Secondly, you haven't indexed X1 in the equation for yaux[t+1]. Is it X1[t]?

Besides that you don't have to calculate yaux that way.
You can use filter. As in

# Initial value yaux is 0
yaux <- as.vector(filter(a*X1,c(1-a),method="recursive"))

where a = 1/tau and assuming you meant X1[t]. 

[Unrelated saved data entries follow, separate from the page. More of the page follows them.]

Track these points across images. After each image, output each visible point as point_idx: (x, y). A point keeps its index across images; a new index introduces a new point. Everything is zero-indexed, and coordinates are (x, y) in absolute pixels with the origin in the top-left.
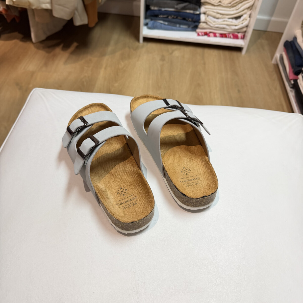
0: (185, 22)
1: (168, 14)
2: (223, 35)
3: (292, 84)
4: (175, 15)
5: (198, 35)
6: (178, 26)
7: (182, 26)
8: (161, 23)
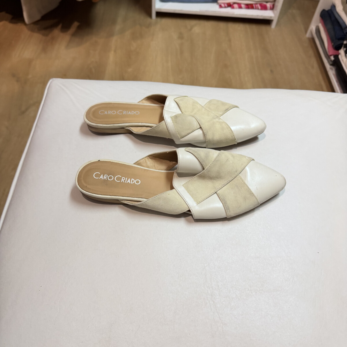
2: (250, 6)
3: (331, 61)
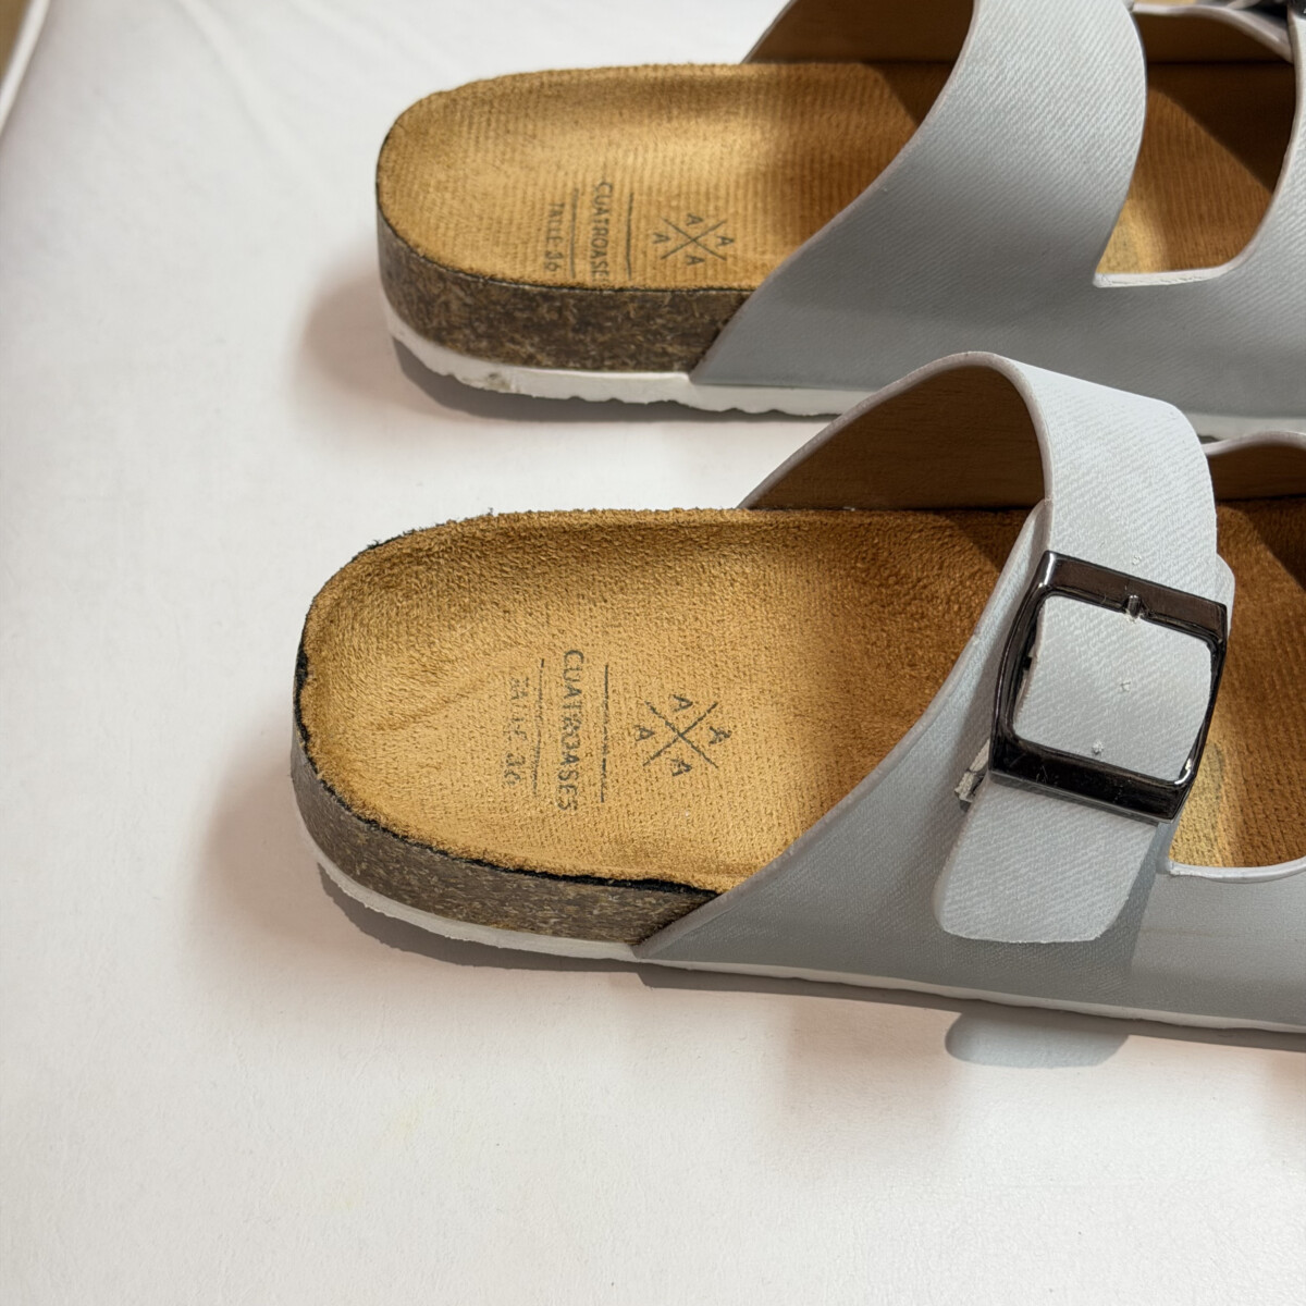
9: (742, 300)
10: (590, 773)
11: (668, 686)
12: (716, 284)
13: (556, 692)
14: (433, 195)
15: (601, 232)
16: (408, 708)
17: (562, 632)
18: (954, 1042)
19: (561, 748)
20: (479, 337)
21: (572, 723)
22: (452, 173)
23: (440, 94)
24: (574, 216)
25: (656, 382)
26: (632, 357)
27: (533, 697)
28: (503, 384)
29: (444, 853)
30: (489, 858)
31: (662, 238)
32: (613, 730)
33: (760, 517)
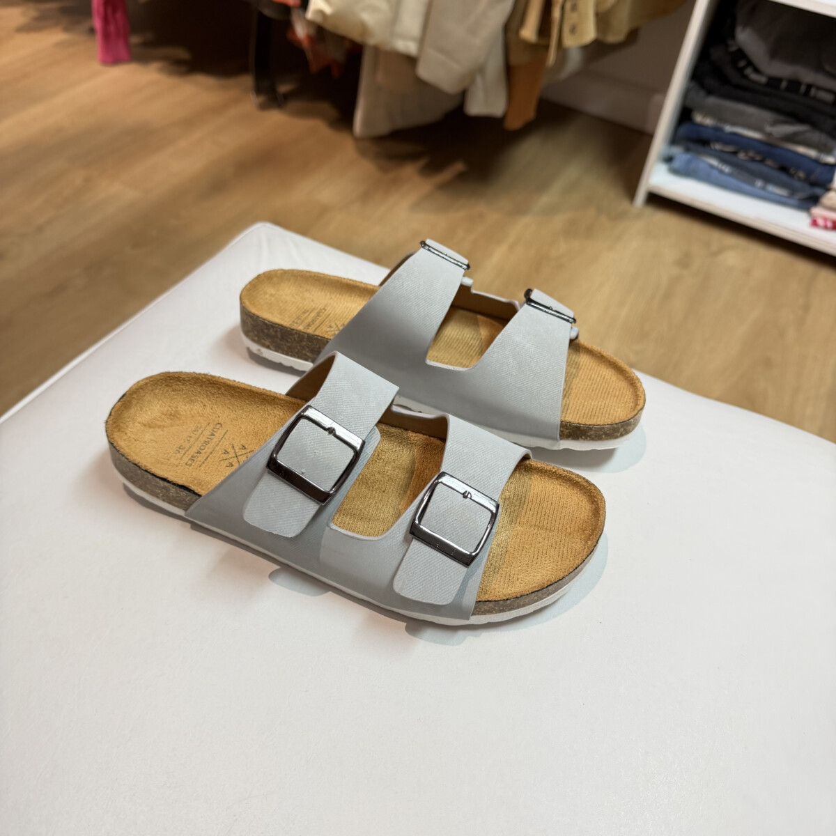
0: (784, 177)
1: (740, 144)
4: (758, 152)
5: (814, 223)
6: (759, 183)
7: (772, 188)
8: (712, 167)
9: (327, 342)
10: (201, 458)
11: (242, 442)
12: (321, 335)
13: (207, 433)
14: (267, 296)
15: (313, 321)
16: (159, 423)
17: (219, 417)
18: (272, 575)
19: (198, 448)
20: (256, 336)
21: (206, 443)
22: (278, 293)
23: (282, 270)
24: (309, 315)
25: (304, 364)
26: (297, 353)
27: (200, 431)
28: (262, 353)
29: (127, 459)
30: (140, 464)
31: (331, 327)
32: (217, 448)
33: (288, 398)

And then you don't need to calculate yhat recursively.
You can do it with

yhat <- yaux * X2/(X2+b)
> Now, my problem is that I do not know the values of /tau/ and /b/ and I 
> would like to estimated them by non-linear regression. This is easy in 
> the case of /b/ but for /tau /nls (or nlme etc) would have to remember 
> the value of /yaux /for the previous observation and I did not find any 
> syntactical mean to do that.
> 
You could do a non linear regression with

y.rhs <- function(a,b,X1,X2)
as.vector(filter(a*X1,c(1-a),method="recursive")) * X2/(X2+b)
nls(y ~ y.rhs(a,b,X1,X2), start=list(a=a,b=b)) 

where tau=1/a

Here is an example with random data

N <- 500
a <- .4
b <- 1

# generate some random data
set.seed(1)
X1 <- 5*round(runif(N),2)
X2 <- round(runif(N),2)

yaux <- as.vector(filter(a*X1,c(1-a),method="recursive"))
yhat <- yaux * X2/(X2+b)
eps <- runif(N)/2
eps <- eps - mean(eps)
y <- yhat + eps 
sum((y-yhat)^2)

# starting values
a <- .6
b <- 2

y.rhs <- function(a,b,X1,X2)
as.vector(filter(a*X1,c(1-a),method="recursive")) * X2/(X2+b)
nls(y ~ y.rhs(a,b,X1,X2), start=list(a=a,b=b)) 

Berend